Learning agriculture from the ground up
When Anderson arrived at Land O’Lakes, she was joining an industry where the pace of change had not historically mirrored that of Silicon Valley. And she was the first to admit she was starting from scratch. “I came to agriculture at Land O’Lakes in a technology role, so at least I knew how to do the job in some sense,” she says. “But it was in a totally different context from an industry perspective.”
So Anderson went outside.
She walked fields with dairy producers. She toured manufacturing facilities to see how milk becomes butter and cheese. She spent time at rural retail locations, talking directly with the people who sell seed, fertilizer, and crop protection products to America’s farmers. Anderson says she wanted to grasp the business in a way no slide deck could offer, through real conversations and hands-on encounters. Agriculture, she came to understand, is something you learn by being in it, engaging the senses, and experiencing the work up close.
Her immersion came at a pivotal moment for American agriculture, which is facing mounting macroeconomic pressures that are hitting farmers especially hard today. “It’s a challenging time for farmers in the United States,” she says.
The stress is acute. Farmers are worried about their children, their futures, and their communities, says Anderson. And unlike most workers, they cannot simply walk away when margins turn negative. “Most of us, if we weren’t making any money at our job, we might quit. But they’re not making any money, and they’re still growing their crops every year,” she says. “It’s pretty humbling to see.”
This is where Anderson’s digital disruption experience comes into play. WinField United holds more than 20 years of research data across every type of weather environment—wet, dry, frigid, scorching—and knowledge of how different seeds, nutrients, and biological products perform under those conditions. That intelligence is invaluable, says Anderson, but historically has been hard to surface in real time for the people who need it most.
Bringing AI to the field and supply chain
Now, technology is the connector.
WinField is beta-testing an AI assistant designed to put decades of agricultural insights directly into the hands of agronomists, the on-the-ground experts who help farmers make real-time decisions. The tool is built to address the high-stakes questions growers face daily, like when to spray their crops or how changing weather conditions might affect how much they can grow.
The initiative is part of a broader effort to show farmers and their retail partners how technology can improve returns, increase predictability, and reduce risk. The goal, Anderson adds, is to make these tools accessible and approachable in rural communities, not something that feels imported from an out-of-touch Silicon Valley tech giant.
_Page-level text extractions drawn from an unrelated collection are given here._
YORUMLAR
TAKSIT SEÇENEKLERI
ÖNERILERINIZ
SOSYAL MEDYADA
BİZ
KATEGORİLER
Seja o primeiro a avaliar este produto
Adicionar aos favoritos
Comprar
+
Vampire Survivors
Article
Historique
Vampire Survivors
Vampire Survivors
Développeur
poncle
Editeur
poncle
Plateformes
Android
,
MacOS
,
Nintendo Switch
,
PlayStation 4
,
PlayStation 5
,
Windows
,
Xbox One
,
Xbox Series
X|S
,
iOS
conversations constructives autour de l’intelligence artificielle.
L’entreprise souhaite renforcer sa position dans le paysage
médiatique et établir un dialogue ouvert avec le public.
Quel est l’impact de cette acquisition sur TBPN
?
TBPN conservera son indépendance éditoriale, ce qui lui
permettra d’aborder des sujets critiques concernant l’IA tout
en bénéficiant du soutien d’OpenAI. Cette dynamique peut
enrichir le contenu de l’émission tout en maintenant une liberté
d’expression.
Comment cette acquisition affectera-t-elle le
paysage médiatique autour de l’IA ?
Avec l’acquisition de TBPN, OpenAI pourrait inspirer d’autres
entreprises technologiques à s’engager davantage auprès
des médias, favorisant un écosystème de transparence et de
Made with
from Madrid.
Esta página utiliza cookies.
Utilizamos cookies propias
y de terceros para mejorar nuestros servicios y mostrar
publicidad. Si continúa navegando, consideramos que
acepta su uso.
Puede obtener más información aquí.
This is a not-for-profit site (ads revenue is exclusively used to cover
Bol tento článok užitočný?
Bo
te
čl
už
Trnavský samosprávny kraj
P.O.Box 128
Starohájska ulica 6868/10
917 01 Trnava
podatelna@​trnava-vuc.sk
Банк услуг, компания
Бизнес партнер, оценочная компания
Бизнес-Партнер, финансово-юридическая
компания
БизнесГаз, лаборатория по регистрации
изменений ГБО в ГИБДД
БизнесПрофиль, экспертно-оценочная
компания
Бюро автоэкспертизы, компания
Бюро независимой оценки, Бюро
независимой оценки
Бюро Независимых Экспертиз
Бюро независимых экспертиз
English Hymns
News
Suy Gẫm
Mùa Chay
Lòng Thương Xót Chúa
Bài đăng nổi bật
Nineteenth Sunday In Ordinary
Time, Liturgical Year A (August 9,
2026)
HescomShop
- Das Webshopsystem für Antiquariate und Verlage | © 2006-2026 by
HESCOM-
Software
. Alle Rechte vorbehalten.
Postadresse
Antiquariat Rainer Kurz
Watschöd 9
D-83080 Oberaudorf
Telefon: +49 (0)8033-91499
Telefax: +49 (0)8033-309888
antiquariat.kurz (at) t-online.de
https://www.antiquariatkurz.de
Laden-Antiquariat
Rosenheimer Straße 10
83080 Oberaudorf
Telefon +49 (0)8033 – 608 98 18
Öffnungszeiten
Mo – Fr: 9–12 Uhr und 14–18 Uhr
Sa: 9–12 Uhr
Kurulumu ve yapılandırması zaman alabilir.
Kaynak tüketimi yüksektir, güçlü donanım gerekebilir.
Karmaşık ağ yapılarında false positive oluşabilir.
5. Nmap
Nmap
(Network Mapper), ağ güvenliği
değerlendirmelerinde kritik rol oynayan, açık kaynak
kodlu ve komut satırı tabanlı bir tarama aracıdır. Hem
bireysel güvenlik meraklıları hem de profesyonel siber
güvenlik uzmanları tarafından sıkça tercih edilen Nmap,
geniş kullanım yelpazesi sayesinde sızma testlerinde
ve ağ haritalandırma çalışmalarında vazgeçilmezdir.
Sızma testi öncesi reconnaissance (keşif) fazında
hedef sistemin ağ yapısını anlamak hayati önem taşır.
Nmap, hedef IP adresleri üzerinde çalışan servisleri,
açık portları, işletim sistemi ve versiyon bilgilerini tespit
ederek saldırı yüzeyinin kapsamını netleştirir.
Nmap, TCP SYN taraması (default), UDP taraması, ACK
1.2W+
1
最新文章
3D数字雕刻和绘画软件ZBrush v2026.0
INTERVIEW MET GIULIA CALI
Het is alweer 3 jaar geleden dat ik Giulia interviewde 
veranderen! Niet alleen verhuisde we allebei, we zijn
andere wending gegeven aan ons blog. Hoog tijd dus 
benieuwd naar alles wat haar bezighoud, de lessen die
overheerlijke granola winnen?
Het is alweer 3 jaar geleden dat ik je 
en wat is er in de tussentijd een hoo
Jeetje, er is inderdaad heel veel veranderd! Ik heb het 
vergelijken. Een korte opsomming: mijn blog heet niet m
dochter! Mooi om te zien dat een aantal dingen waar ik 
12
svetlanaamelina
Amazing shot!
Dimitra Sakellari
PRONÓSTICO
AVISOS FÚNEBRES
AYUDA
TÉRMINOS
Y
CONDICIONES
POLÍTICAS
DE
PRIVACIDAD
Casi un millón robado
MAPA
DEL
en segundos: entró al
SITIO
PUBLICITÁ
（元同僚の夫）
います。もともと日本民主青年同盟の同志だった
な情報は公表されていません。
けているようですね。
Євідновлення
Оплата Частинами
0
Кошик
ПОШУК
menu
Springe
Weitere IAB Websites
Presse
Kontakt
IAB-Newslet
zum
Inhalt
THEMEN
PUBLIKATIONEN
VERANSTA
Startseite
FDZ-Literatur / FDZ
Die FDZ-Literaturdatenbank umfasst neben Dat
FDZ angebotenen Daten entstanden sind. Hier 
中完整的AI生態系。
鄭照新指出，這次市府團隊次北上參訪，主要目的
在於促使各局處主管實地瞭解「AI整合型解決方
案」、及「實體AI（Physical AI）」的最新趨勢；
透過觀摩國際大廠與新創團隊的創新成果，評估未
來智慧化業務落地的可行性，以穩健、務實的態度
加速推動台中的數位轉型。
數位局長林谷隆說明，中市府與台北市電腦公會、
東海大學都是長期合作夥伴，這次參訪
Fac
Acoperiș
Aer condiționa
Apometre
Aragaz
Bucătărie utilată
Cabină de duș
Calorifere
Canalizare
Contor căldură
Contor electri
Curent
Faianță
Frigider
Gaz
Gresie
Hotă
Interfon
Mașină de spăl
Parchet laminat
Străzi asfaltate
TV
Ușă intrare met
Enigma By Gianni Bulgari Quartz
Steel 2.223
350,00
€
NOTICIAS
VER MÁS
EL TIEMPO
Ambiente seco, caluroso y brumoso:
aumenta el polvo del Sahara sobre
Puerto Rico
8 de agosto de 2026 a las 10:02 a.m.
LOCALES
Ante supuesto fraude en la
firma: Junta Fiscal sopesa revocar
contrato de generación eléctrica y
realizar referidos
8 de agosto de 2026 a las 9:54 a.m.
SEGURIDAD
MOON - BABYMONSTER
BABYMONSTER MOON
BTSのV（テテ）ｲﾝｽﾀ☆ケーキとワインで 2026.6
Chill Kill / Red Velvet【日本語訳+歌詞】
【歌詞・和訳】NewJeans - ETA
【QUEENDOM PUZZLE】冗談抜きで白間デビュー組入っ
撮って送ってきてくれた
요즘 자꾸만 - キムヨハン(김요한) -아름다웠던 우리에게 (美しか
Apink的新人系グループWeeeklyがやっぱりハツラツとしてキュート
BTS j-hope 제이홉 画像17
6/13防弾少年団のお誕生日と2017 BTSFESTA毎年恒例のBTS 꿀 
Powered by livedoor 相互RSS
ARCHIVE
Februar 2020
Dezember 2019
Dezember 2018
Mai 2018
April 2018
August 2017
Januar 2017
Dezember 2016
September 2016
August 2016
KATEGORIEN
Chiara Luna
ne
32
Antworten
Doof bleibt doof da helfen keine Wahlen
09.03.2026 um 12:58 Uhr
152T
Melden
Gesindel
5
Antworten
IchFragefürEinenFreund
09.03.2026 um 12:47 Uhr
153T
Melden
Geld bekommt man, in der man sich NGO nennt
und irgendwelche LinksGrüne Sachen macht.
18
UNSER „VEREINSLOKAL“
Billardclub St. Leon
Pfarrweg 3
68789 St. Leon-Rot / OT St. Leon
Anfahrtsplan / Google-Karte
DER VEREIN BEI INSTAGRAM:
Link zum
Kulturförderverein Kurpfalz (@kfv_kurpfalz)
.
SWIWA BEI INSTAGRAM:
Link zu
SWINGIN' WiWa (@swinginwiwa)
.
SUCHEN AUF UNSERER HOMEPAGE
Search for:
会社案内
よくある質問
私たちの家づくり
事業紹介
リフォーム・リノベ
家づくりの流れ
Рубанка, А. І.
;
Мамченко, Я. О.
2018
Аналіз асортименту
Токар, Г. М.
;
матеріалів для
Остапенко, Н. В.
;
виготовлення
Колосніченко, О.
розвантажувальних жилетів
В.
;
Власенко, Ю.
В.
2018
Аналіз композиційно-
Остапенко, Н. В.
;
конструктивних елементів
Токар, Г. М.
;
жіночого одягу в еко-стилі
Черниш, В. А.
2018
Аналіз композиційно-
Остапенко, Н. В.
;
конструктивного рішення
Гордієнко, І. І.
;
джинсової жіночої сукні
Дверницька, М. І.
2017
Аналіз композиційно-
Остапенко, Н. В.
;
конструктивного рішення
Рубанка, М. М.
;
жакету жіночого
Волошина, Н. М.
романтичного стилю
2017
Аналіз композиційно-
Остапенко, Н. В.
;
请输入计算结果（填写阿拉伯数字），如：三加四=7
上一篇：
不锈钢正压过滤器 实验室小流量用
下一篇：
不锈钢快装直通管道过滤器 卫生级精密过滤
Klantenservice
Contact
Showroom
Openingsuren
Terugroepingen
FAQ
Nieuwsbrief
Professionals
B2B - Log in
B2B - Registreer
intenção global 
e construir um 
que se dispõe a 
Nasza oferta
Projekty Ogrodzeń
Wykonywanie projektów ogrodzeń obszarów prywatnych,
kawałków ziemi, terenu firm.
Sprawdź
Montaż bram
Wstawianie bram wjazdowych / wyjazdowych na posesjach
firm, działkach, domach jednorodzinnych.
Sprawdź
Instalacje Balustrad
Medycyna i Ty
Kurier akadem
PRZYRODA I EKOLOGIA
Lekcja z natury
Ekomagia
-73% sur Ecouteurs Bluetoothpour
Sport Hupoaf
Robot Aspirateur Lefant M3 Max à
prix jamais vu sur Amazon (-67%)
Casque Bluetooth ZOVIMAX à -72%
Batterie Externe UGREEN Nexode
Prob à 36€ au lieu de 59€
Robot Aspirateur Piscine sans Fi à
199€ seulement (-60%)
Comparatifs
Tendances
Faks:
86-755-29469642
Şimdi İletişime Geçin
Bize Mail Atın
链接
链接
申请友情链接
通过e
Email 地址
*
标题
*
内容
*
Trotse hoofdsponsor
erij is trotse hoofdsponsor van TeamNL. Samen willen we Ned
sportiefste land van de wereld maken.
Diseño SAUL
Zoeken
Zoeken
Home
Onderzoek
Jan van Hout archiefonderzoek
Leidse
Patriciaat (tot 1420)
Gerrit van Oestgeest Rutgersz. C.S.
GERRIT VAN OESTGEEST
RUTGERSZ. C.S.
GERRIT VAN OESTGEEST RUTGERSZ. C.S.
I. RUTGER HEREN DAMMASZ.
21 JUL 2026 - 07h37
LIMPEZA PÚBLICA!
Agronomy isn’t the only area where digitization is accelerating. WinField United is also investing heavily in AI-driven supply chain optimization. Agriculture still carries significant inefficiencies, including large stockpiles of products scattered across rural communities as a safeguard for unpredictable demand. Those excess inventories create unnecessary costs, waste, and redundant truck routes.
By using AI to forecast demand more accurately, factoring in weather patterns, disease pressure, and regional cropping trends, Winfield aims to help farmers position products exactly where and when they are needed. The result is a leaner, more efficient, and more responsive supply chain, says Anderson.
What Anderson proves, perhaps more than anything, is that skills are increasingly industry-agnostic. She says the future belongs to leaders who can translate technology across sectors and recognize patterns in one domain and apply them to another.
“Agriculture deserves the same digital transformation that banking or healthcare went through,” she says. “My job is to help make sure farmers, especially those under tremendous strain, benefit from that transformation.”